While acts of terrorism are very much in people’s minds, similar perverted belief systems, that justify unhelpful and awful behaviour, are commonplace in society. Examples that come to mind include:
- Violent men who believe their partner deserves such treatment
- Children who want to ‘get revenge’ or ‘get even’
- Adults who want to teach their ex-partner a lesson
- People who don’t think, who just react
While the above examples do not equate with terrorism, certainly the consequence of such thinking is misery for people on the receiving end.
Then there are other less-extreme, but more common, types of unhelpful thinking that also work against our relationships and well-being.
- There is only one way to see the situation, my way
- I must always get my way
- The problem is always with other people
- There is nothing I can do to help my situation
- I must worry to feel more in control
Certainly, the belief systems of those who resort to extreme acts needs to be challenged. Suitable people need to try to help those individuals find more balanced ways of thinking and acting, if that is possible.

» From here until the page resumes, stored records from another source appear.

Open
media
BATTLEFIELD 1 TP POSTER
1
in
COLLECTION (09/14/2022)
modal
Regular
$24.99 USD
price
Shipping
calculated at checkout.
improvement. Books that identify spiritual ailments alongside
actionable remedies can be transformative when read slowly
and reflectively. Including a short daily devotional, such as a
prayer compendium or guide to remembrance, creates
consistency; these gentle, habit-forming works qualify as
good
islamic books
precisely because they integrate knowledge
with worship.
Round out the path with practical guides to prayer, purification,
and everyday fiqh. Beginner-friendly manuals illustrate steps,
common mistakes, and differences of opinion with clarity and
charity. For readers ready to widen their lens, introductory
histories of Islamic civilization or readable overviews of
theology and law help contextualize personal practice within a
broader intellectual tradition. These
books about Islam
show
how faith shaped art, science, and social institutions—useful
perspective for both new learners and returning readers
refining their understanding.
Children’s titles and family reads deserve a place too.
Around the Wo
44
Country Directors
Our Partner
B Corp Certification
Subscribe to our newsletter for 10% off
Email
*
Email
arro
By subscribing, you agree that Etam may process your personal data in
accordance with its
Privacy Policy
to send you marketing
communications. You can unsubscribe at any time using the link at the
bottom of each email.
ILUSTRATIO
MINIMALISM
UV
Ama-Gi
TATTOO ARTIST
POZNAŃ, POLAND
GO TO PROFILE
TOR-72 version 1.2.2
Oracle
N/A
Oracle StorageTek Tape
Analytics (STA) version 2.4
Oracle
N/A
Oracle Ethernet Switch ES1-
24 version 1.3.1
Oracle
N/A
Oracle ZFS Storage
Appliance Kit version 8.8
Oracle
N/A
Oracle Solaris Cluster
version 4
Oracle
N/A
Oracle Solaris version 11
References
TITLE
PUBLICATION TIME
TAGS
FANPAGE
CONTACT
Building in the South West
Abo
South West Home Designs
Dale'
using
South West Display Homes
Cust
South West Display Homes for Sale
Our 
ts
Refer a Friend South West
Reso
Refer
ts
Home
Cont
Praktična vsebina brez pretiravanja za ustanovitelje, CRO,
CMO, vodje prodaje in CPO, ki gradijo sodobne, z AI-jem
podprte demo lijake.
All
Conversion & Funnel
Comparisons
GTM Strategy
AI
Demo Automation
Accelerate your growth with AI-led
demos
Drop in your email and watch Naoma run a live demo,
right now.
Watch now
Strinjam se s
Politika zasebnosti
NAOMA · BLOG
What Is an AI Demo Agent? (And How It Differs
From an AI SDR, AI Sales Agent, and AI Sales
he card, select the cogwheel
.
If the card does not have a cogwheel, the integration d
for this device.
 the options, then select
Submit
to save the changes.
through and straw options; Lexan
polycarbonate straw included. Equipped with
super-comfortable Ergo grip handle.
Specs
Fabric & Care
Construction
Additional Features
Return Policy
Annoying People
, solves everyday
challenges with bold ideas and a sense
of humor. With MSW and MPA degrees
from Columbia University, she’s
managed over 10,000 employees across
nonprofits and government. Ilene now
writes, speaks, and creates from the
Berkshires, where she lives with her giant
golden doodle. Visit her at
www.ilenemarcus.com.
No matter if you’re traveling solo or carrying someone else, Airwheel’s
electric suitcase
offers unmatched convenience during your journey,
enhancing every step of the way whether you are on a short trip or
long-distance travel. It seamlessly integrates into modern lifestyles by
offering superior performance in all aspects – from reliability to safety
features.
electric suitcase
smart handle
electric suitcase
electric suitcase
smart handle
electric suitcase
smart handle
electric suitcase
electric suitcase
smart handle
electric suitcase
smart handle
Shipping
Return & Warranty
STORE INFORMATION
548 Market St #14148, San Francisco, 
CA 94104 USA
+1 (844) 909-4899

For the rest of us, we also need to find ways of challenging our own unhelpful thoughts, which we all have, at different times. The place to start is to accept that none of us is perfect. We have to see the need for change.
Psychiatrist, William Glasser, says that to live happy lives, we need to make better choices for our thinking and behaviour. He suggests that we regularly ask ourselves three questions:
- Is what I am thinking and doing effective in meeting my needs?
- Is it considerate of the needs of others?
- And is it taking me in a good direction?
Even when we see the need for change, changing problem thinking can be quite difficult. There are, of course, counsellors and psychologists who can help.
There are also Apps you can download to your smartphone that can suggest alternatives to thinking that promotes depression, stress and conflict. One that I can recommend is MindShift.
Ultimately, it is up to us to put in effort, over time, to free ourselves from unhelpful ways of thinking.
Here, I am reminded of another Bob Marley quote, ‘Emancipate yourselves from mental slavery. None, but ourselves, can free our minds!’